◆自分の死をどう死ぬべきなのか
やがて楠木は元同僚の船長からヨットでの世界一周に誘われたり、小樽で沖縄料理の店を出す計画を立てたりはするものの、結果的には全く違う選択をする。
「小樽の保安部は第1区といって、今は尖閣派遣など、南の海にいる方が多い。それで彼の得意料理も沖縄料理にしたんですが、結局は料理も冒険も人生の主題にはなり得なかった。
僕も台湾で出会った若石健康法の資格を取り、『健康と癒しの書斎』という店でいろんな人の足を揉んできたけれど、やはり小説を書く喜びには代えがたい。彼の〈別れ際の美学〉が必ずしも正しいとは思いませんが、楠木はそういう男なんです(笑い)。世間がどう言おうと、この人はこうと書くのが、小説ですから」
本稿では確かに楠木らしくはあるその選択に関して、ペッカが言う〈観念的〉という表現にむしろ注目したい。人間誰しも生きている間は死を観念でしか捉えられず、頭でっかちで観念的な死という壁が常に立ちはだかる。
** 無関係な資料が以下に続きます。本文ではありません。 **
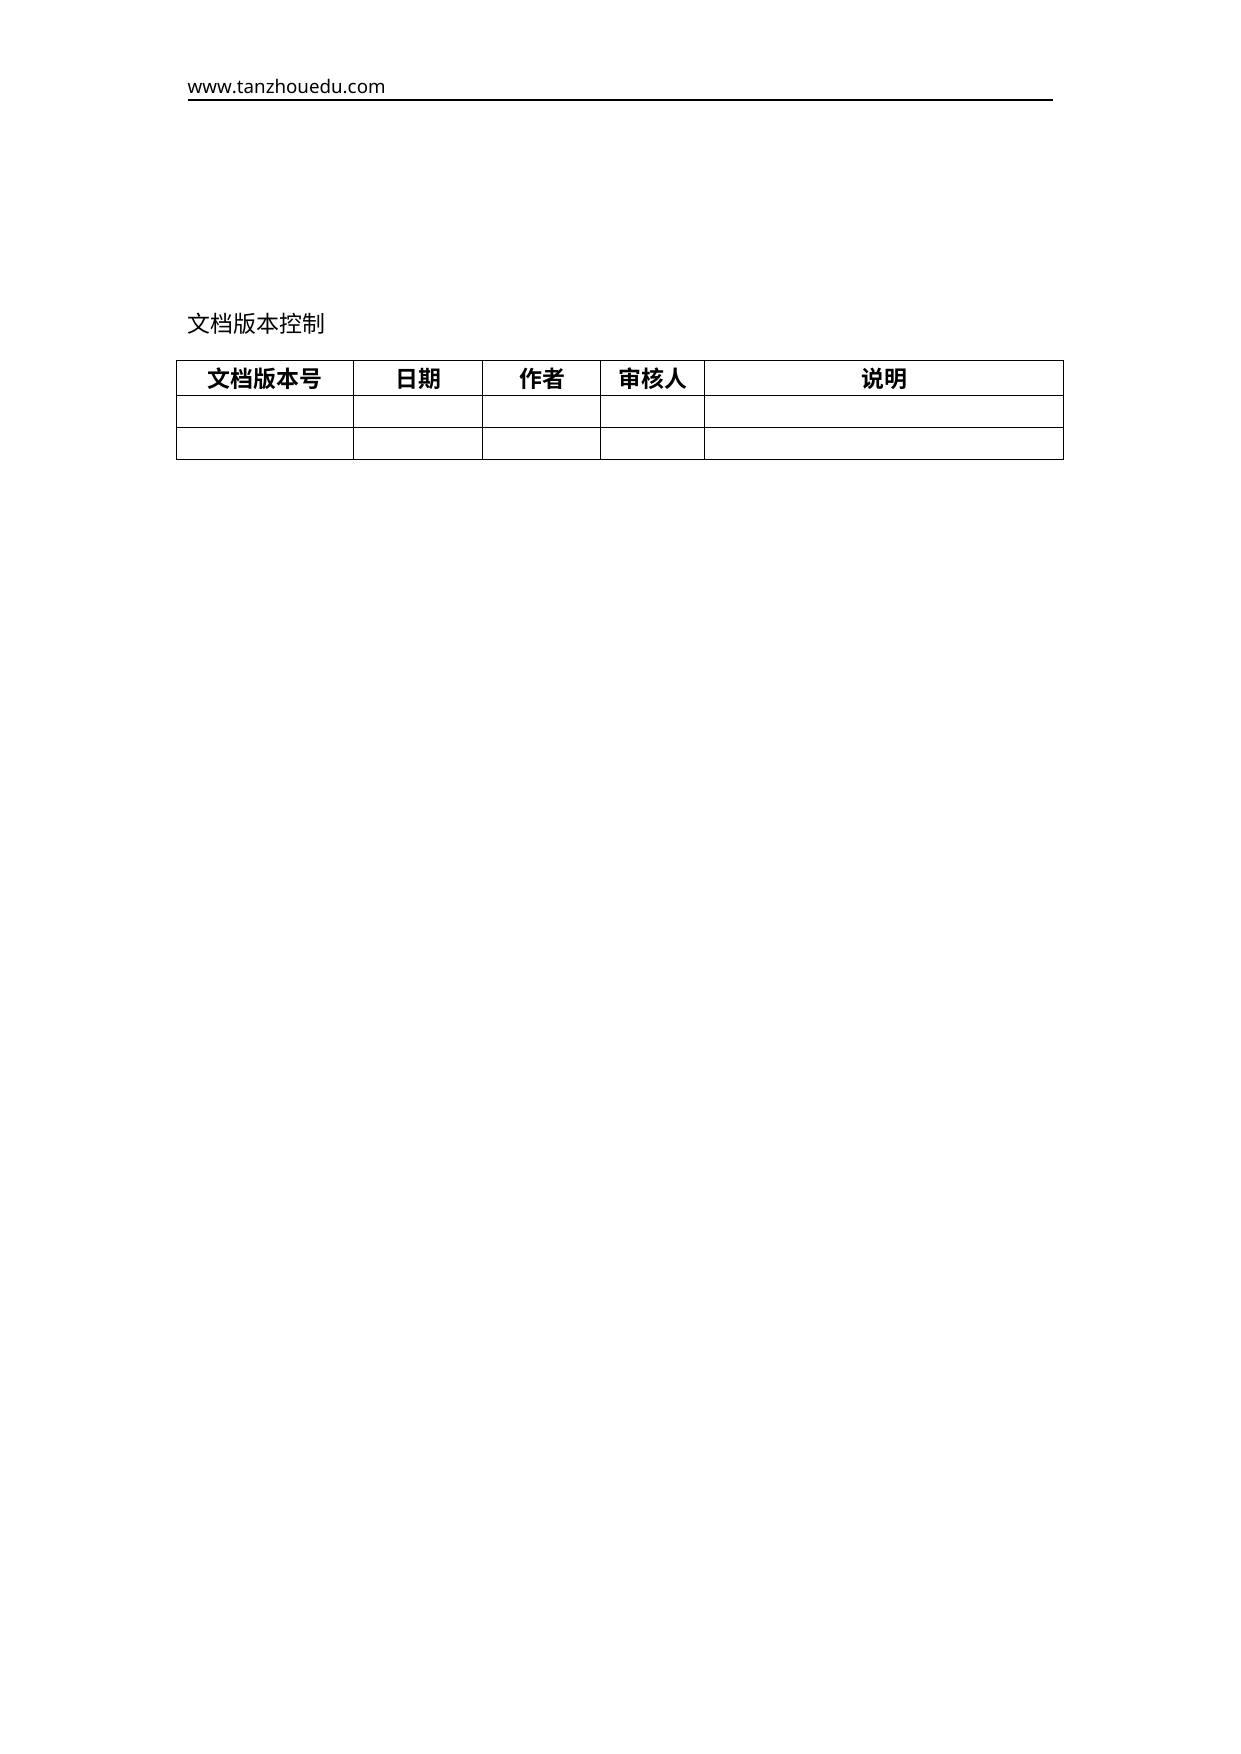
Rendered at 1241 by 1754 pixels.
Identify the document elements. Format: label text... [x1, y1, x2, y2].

table_cell [705, 396, 1063, 427]
text 文档版本控制 [187, 306, 1053, 339]
table_cell [483, 428, 600, 459]
table_cell [354, 396, 482, 427]
table_cell [177, 428, 353, 459]
table_cell [601, 396, 704, 427]
table_header 说明 [705, 361, 1063, 394]
table_header 作者 [483, 361, 600, 394]
table_header 日期 [354, 361, 482, 394]
table_cell [601, 428, 704, 459]
table_cell [354, 428, 482, 459]
table_header 文档版本号 [177, 361, 353, 394]
table_cell [705, 428, 1063, 459]
table_cell [177, 396, 353, 427]
table_cell [483, 396, 600, 427]
table_header 审核人 [601, 361, 704, 394]
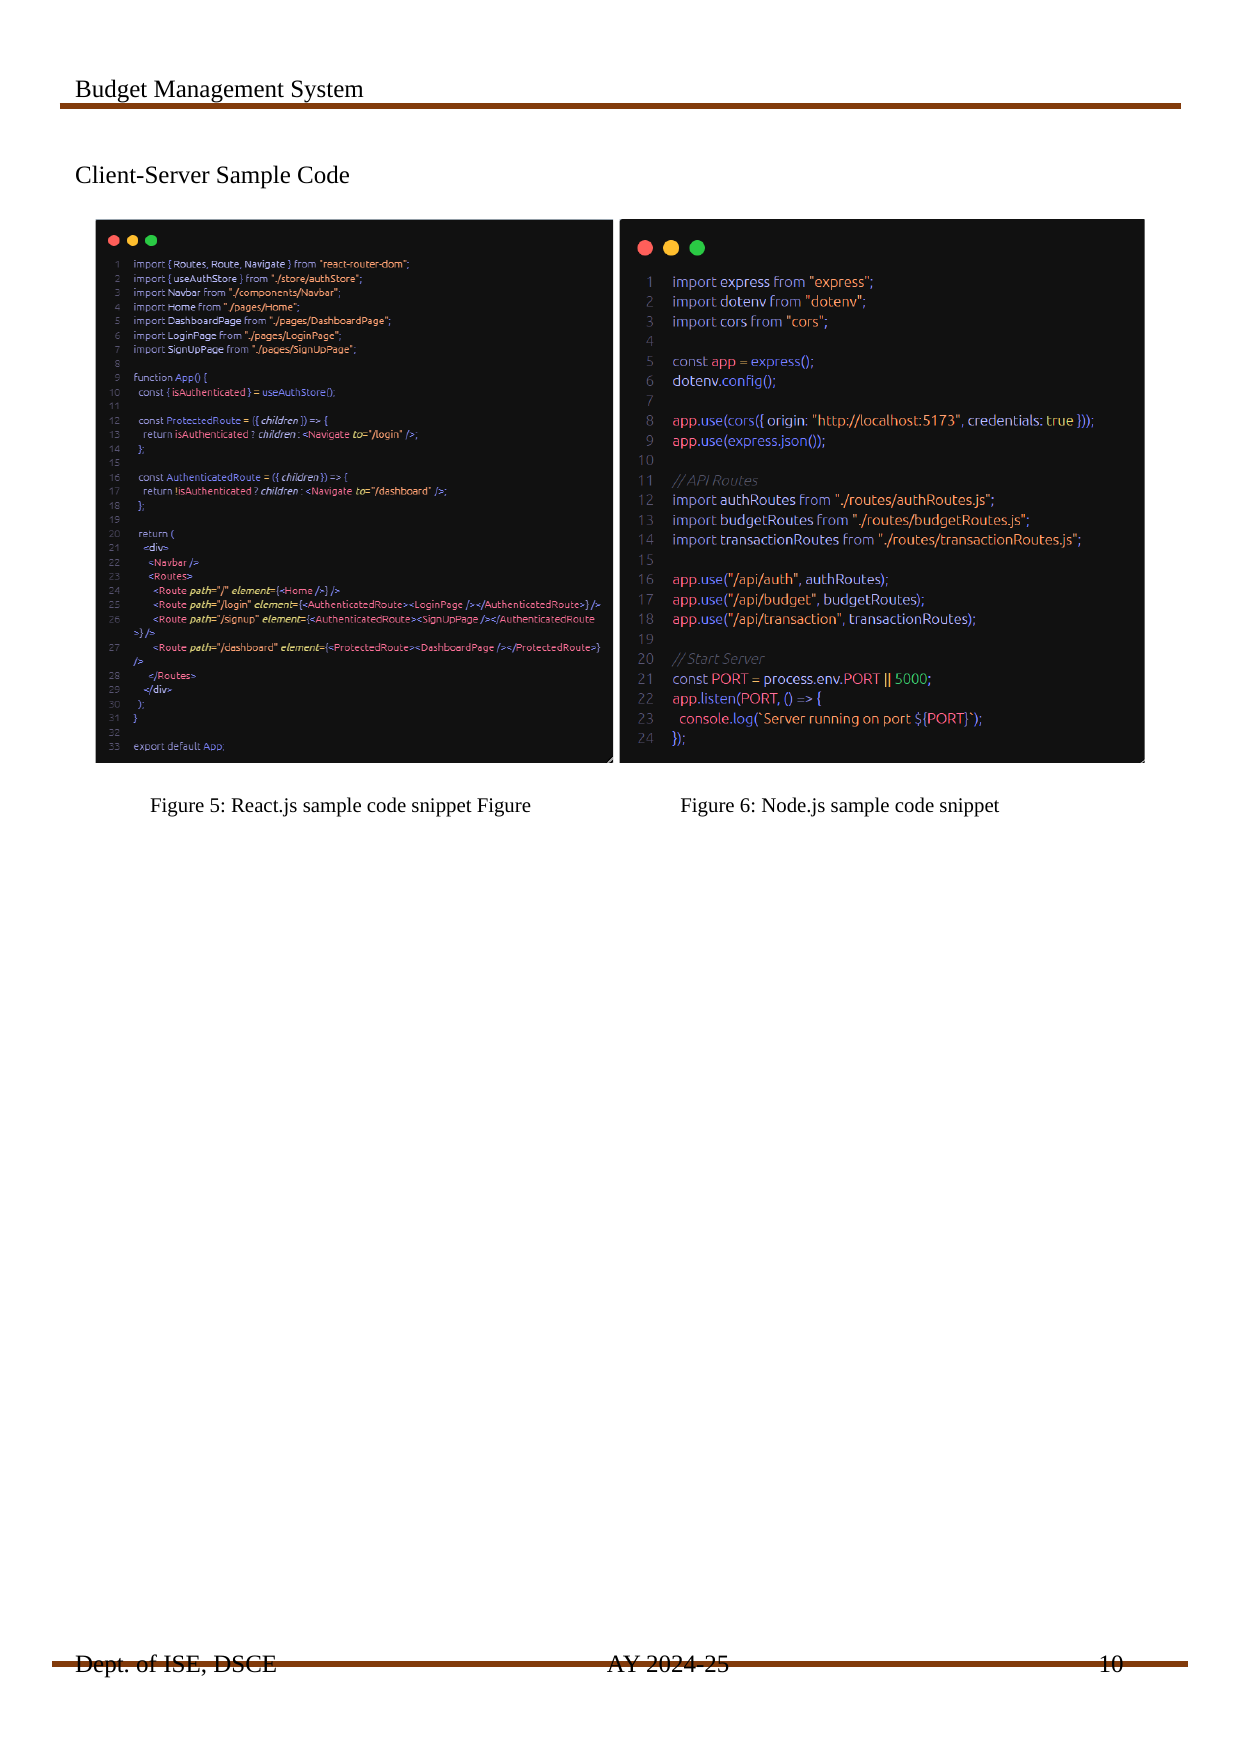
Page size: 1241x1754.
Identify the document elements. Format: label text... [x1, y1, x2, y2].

text Figure 5: React.js sample code snippet Figure Figure 6: Node.js sample code snippet [75, 793, 1165, 817]
text Client-Server Sample Code [75, 160, 1165, 189]
picture [95, 219, 614, 763]
picture [619, 219, 1145, 763]
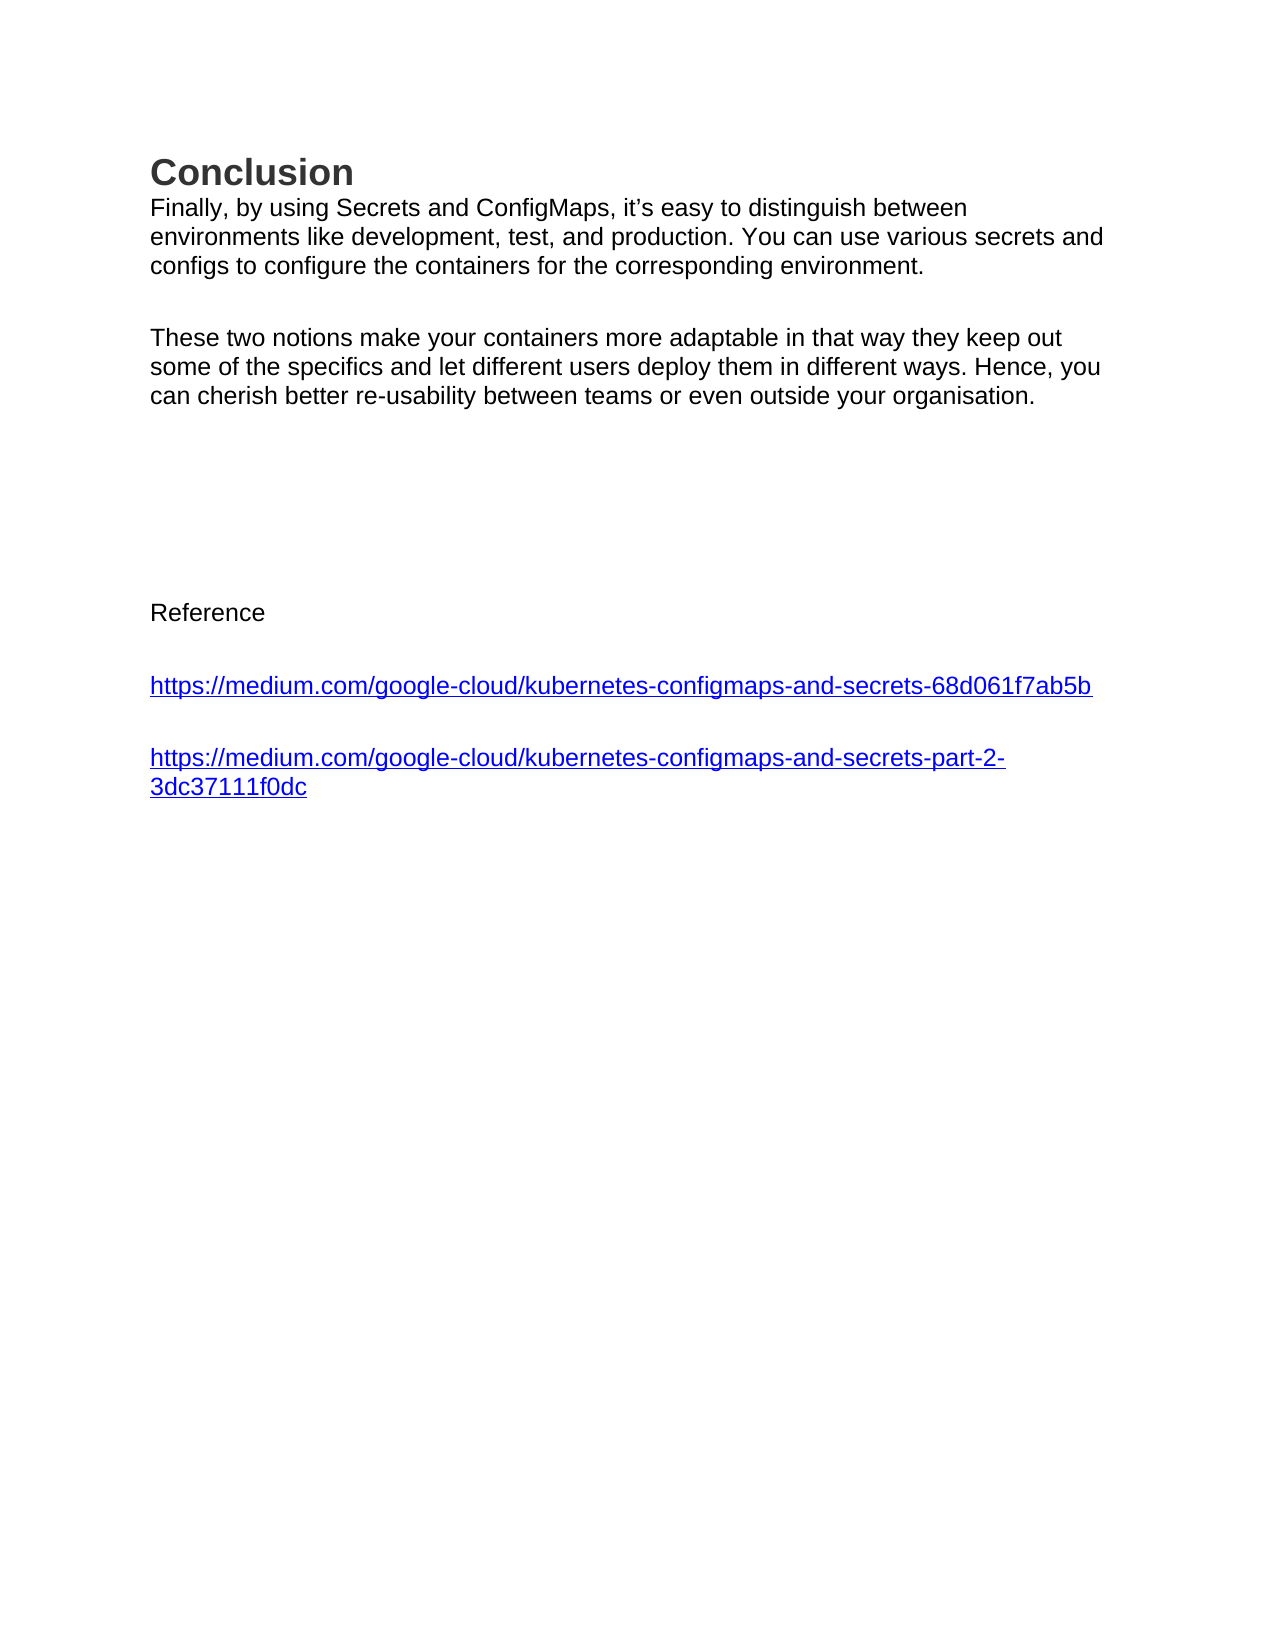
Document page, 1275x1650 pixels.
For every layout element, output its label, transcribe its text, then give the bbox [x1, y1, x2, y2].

text Conclusion [150, 150, 1125, 193]
text These two notions make your containers more adaptable in that way they keep out some of the specifics and let different users deploy them in different ways. Hence, you can cherish better re-usability between teams or even outside your organisation. [150, 323, 1125, 409]
text https://medium.com/google-cloud/kubernetes-configmaps-and-secrets-part-2-3dc37111f0dc [150, 743, 1125, 801]
text https://medium.com/google-cloud/kubernetes-configmaps-and-secrets-68d061f7ab5b [150, 671, 1125, 699]
text Reference [150, 598, 1125, 627]
text Finally, by using Secrets and ConfigMaps, it’s easy to distinguish between environments like development, test, and production. You can use various secrets and configs to configure the containers for the corresponding environment. [150, 193, 1125, 279]
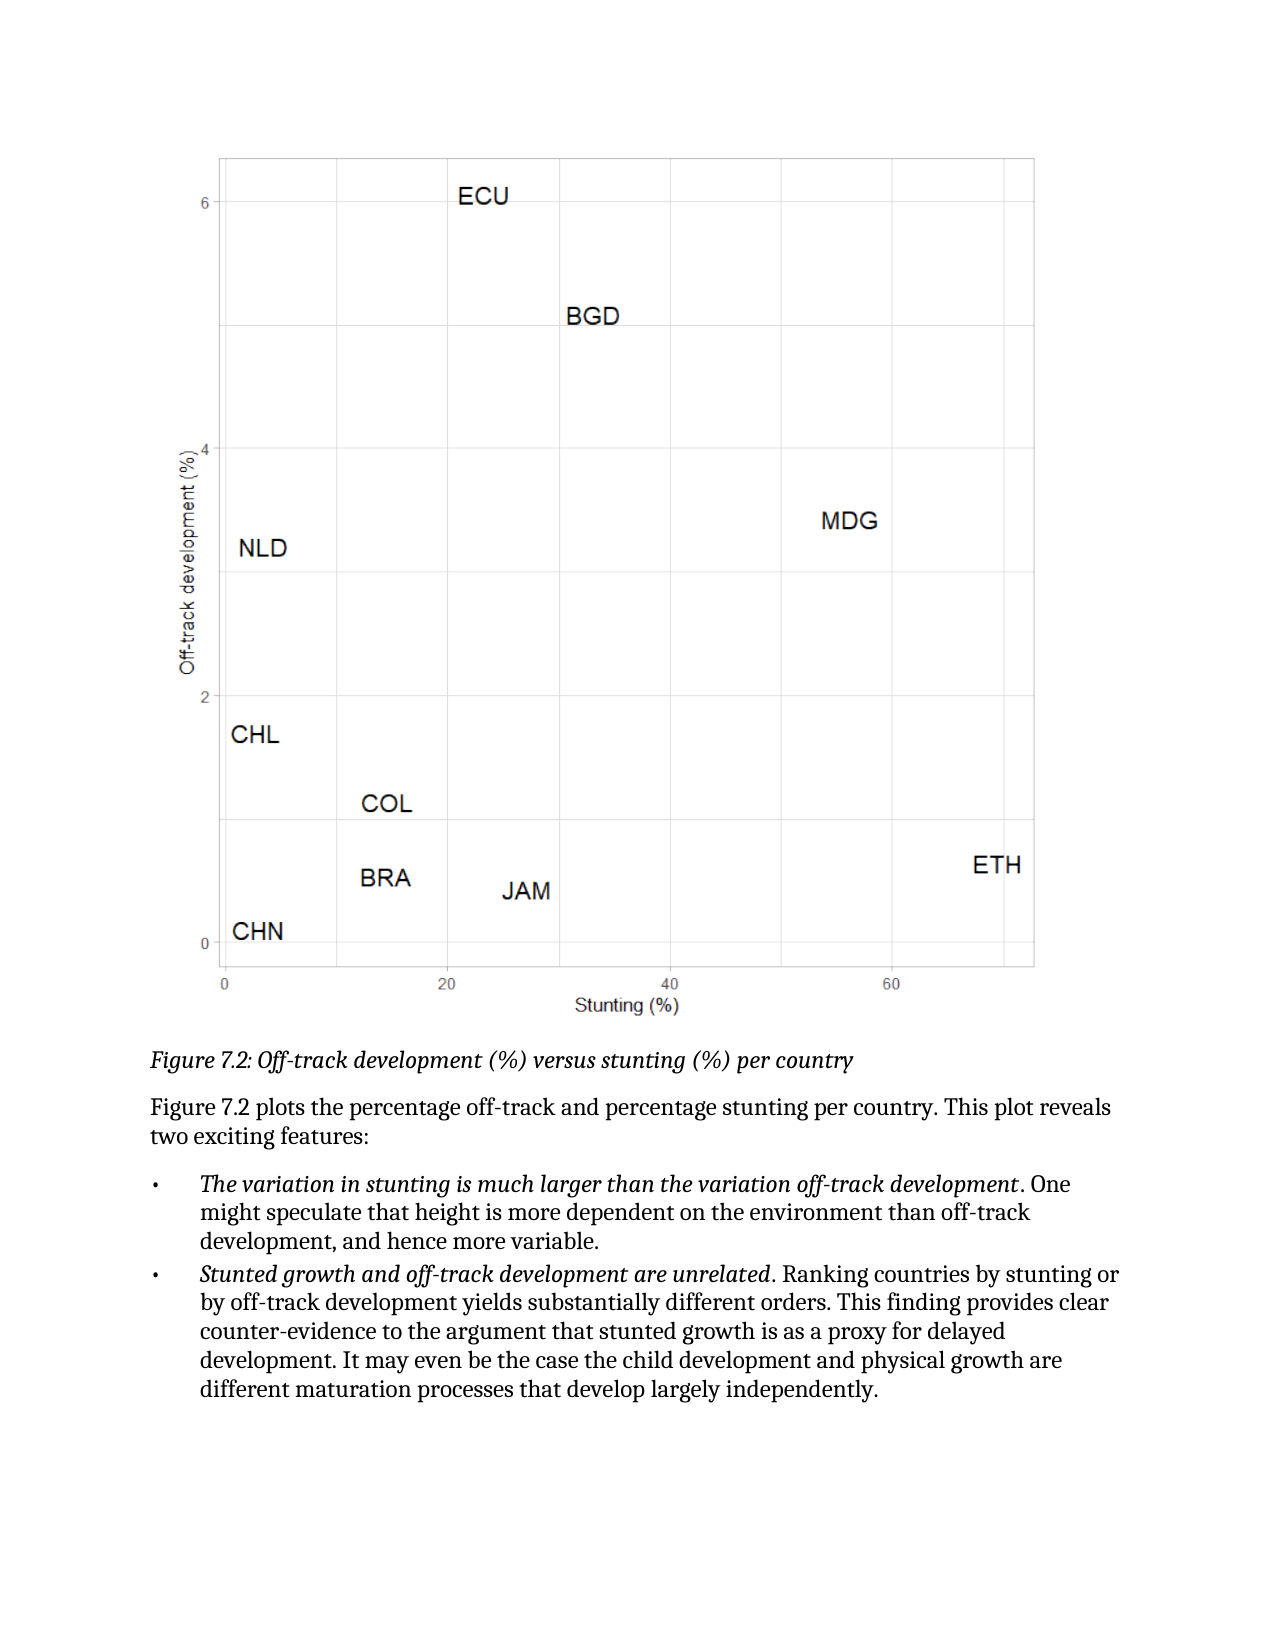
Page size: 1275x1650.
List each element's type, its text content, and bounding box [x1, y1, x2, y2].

picture [168, 150, 1044, 1025]
list The variation in stunting is much larger than the variation off-track development. One might speculate that height is more dependent on the environment than off-track development, and hence more variable. [150, 1169, 1125, 1256]
text Figure 7.2 plots the percentage off-track and percentage stunting per country. This plot reveals two exciting features: [150, 1093, 1125, 1151]
list Stunted growth and off-track development are unrelated. Ranking countries by stunting or by off-track development yields substantially different orders. This finding provides clear counter-evidence to the argument that stunted growth is as a proxy for delayed development. It may even be the case the child development and physical growth are different maturation processes that develop largely independently. [150, 1259, 1125, 1403]
text Figure 7.2: Off-track development (%) versus stunting (%) per country [150, 1046, 1125, 1074]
終活を重ねるほど、独りよがりともいえる美学に閉じこもる楠木の姿は、自分の死をどう死ぬべきかを巡って堂々巡りを続ける私たちの姿でもあるのだ。
「僕も正直、楠木の美学に魅力は感じる。でも家族がいるから無理だとも思うし、あとはもうオーロラを見てもらうしかないんです。僕もカナダや北欧で何度も見ていますけど、ホントにあれは問答無用の逆転装置というか、人生観が一瞬で変わってしまうんです」
観測村に姪夫婦を訪ねた楠木はエンディングノートに思いの丈を綴り、想像を絶するオーロラの神秘に触れてなお理想の死に囚われた。そんな彼に果たして何が起きるかが見物である。
「彼が航海中によく読んだ本として三島や谷崎の名を挙げるのも一種の伏線で、自分で物語を作りたいタイプの彼はその影響を受ける一方、人生の終盤では何が起きてもおかしくない現実に触れたことで、尚更潔い死に惹かれたんだと思う。
例えば僕の母国スイスやオランダでは安楽死が既に認められていて、それも神の思し召しだと解釈されている。僕自身の考えは信仰のない楠木とは違いますが、人は自分の理想の死を死ぬのが幸せなのか、それとも都合よく死ねないようにできているからいいのか、考えれば考えるほど結論が出ない問題だから、小説に書くのかもしれません」
本書はオーロラという逆転装置あってこその物語ではあるが、だからといって彼が死について考えた意味が失われることはない。人の生きた意味が死によって色褪せることがないように。
【プロフィール】David Zoppetti/1962年スイス生まれ。ジュネーヴ大学を中退し来日。同志社大学文学部卒。1991年テレビ朝日入社、「ニュースステーション」等で活躍する傍ら、1996年『いちげんさん』ですばる文学賞を受賞、芥川賞候補に。2000年『アレグリア』で三島賞候補、2001年『旅日記』で日本エッセイスト・クラブ賞。現在リフレクソロジストとして「健康と癒しの書斎」経営。171cm、78kg、A型。